Like Alfred Lunt and Lynn Fontanne, Jessica Tandy and Hume Cronyn and Eli Jackson and Anne Jackson before her, Ms. Meara was one of those show business figures whom the public rarely thought of without instantly also thinking of her husband/partner. Both born in Brooklyn, she and Mr. Stiller made for a modern-day "Abie’s Irish Rose" match--he was Jewish and she was Irish Catholic. They met in 1953 and married the following year. (She later converted to Judaism.)
Ms. Meara had studied as a serious actress at the Dramatic Workshop at the New School in Greenwich Village, and, by her own account, was disdainful of comics. In the 1950s, she had the beginnings of a decent stage career. She appeared in three plays with the Phoenix Theatre on Broadway in 1956 and 1957, as well as Off-Broadway at the New York Shakespeare Festival and in Ulysses in Nighttown opposite Zero Mostel.
But when she and Stiller began their career as a double act, it was as comedians--the suggestion of Stiller. They joined the famous improvisational group, The Compass Players, the Chicago precursor of The Second City. By the early '60s, they were playing New York nightclubs and being written up by the newspapers. Later in the decade, they became regulars on "The Ed Sullivan Show," increasing their fame.

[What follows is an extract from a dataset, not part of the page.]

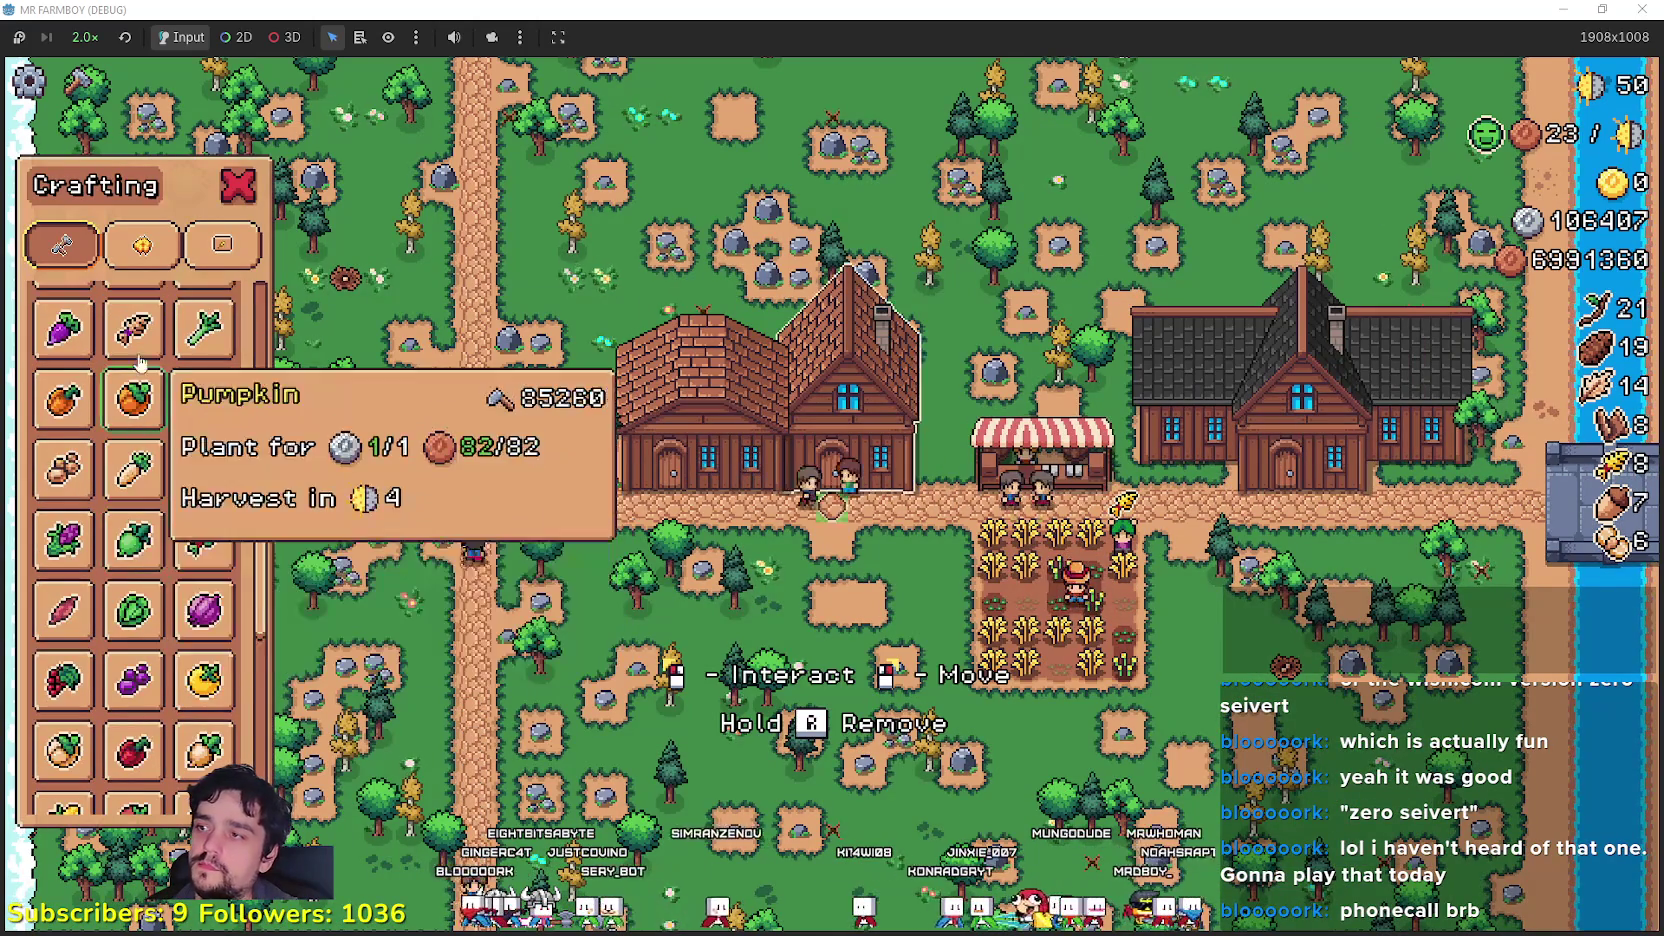
{"action": "left_click", "coordinate": [145, 247]}
{"action": "scroll", "coordinate": [190, 580], "scroll_direction": "down", "scroll_amount": 3}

Never glamor-pusses, they created comedy that was mainly about relationships--something audiences could relate to. The fact their they were married in real life (like precursors George Burns and Gracie Allen) gave their routines added impact. In 1963 they released an album "Presenting America’s New Comedy Sensation: Jerry Stiller and Anne Meara Live at the Hungry i."
As time went on, however, the couple began to fear that their marriage might dissolve if their kept working together, so by 1970 they split up the act. (They did, however, agree to make a series of memorably comic commercials for Blue Nun wine.) Thereafter, Ms. Meara began to embark on solo projects. She played Bunny Flingus, the ditzy, loose girlfriend would-be songwriter Artie Shaughnessy, in the original 1971 production of John Guare’s surreal comedy The House of Blue Leaves. On television, she had a recurring role on "Rhoda" and had her own short-lived series "Kate McShane," which got her an Emmy Award nomination. She also had a part in "Archie Bunker’s Place," the successor to "All in the Family." Film roles of this time included small parts in "The Out-of-Towners," "Lovers and Other Strangers" and "Irish Whiskey Rebellion." In most of her small and large screen roles she played a slightly careworn, seen-in-all character who, while looking at the world askance, possessed a good heart.
In 1988, she returned to Shakespeare at the Public Theatre, playing the Nurse in a production of Romeo and Juliet. The following year, she was back on Broadway as an interfering homeless woman in Richard Greenberg’s Yuppie comedy of manners, Eastern Standard. In 1993, she gave a solid supporting performance as a worn-out waterfront dame in O’Neill’s Anne Christie. It won her her only Tony nomination.
More television came in the ‘90s, with recurring roles on "Sex and the City" and "The King of Queens." Later film roles including "Kiss of Death," "The Daytrippers," "Reality Sucks," "Zoolander," "Night in the Museum" and "Sex in the City: The Movie." During her last two decades, she was rarely out of work.
"I'm a better actress now because I don't care about it that much," she said of her later career as a performer, talking to Playbill.com in 2000. "I care when I'm doing it, but don't have a need to break the bank at Monte Carlo. I enjoy the process. I don't have the need to ‘go over’ or make it."
In 1995, she scored a surprise success as a playwright with the comedy After-Play, about two aging couples facing the choices they've made in their marriages. It began at Manhattan Theatre Club, and then transferred to Theatre Four for a year-long commercial run. (She joined the cast at one point.) The play won her an Outer Critics Circle Award. In 2000, she came out with another play, Down the Garden Path, featuring her husband and daughter, Amy Stiller, but with less success.
Her husband, daughter Amy, and son Ben Stiller, the film actor, all survive her.